Everybody boasts the pioneering app TextExpander, but it seems to have grown into a more enterprise-focused solution, and has recently switched to a subscription-based model that doesn’t feel right to me. You could buy aText 10 times over with one year of TextExpander, and I don’t see how that is justifiable when comparing the two feature-wise.

→ Buy aText ($4.99)


Every Mac user must know this app already, but I think it’s worth mentioning it for the few that are unaware.

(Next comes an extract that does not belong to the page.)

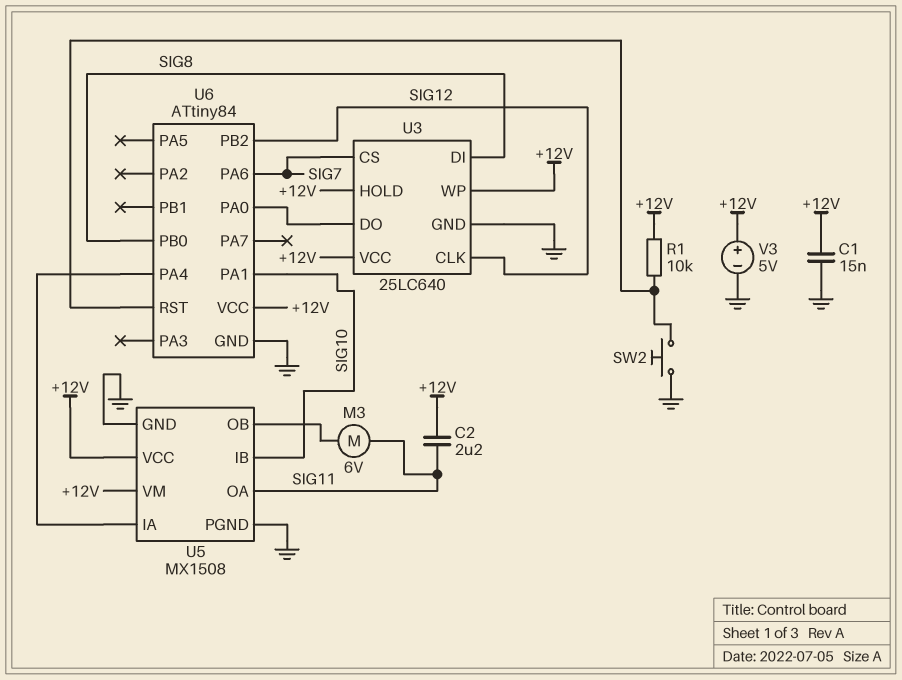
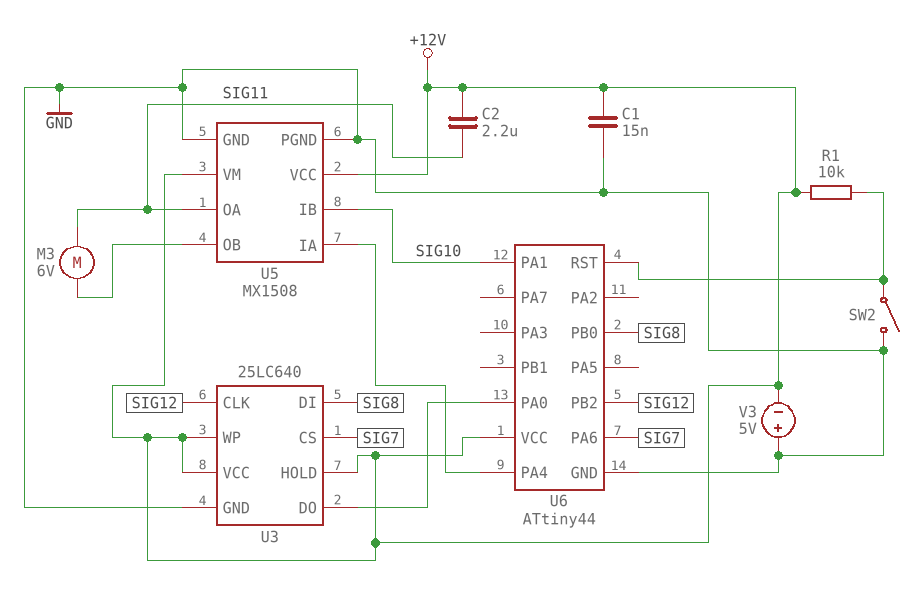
SW2: button (GND, U6/RST) -> switch (GND, U6/RST)
U6: ATtiny84 -> ATtiny44
V3: 5V (plus +12V, minus GND) -> 5V (plus GND, minus +12V)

Window management in macOS isn’t the greatest, and Magnet offers simple solutions for that. With this app, you can dock windows to all sides and corners of the screen, make them maximized, centered, or move them between displays with configurable keyboard shortcuts or by dragging them to hot corners.

It’s a must-have if you want more and faster control of your windows. Unfortunately, you can’t buy it directly from the developer and must go through the Mac App Store.

→ Buy Magnet ($2.99)


This donation-supported open source app very efficiently shrinks image sizes. Just drop a bunch of images in and wait for them to take less space.

Original images are thrown in the Trash, and the resulting optimized ones are left with the same name in their place. Lossless compression is turned on by default, and there are many settings that allow you to best personalize how your images are minified.

→ Get ImageOptim for free


Did you know that you’re leaving a lot of junk behind when you uninstall apps by just dragging them to the Trash? Configuration files, cache and other stuff stay scattered through your file system when it should not.

With AppCleaner you just drag the app into it instead, check all the boxes, and hit Remove. And unlike its competitors, it’s free (accepts donations) and supports many versions of macOS.

→ Get AppCleaner for free


Just as the developer’s description says, Maccy is a clipboard manager that keeps your copy history at hand.

You never know when you might accidentally overwrite copied content or when an unexpected crash might make you lose the stuff you were keeping in your clipboard. This app gives you peace of mind and quick access to everything you copy, giving you settings to filter out sensitive apps (like password managers) and more.

Maccy is lightweight, open-source and free, but I highly recommend supporting the developer with a donation.

→ Get Maccy for free

Bonus app: Horo

I added this one as a bonus because I haven’t used it as much — and I should —, but it feels solid enough to be in this list.

Horo is a minimalistic time tracker that sits in your menu bar. With one click (or key combination), you’re prompted to enter the time and go. Quick and simple, and it understands natural language.

The developer offers other neat little apps like Rocket and Vanilla. All three offer a Pro version with more features.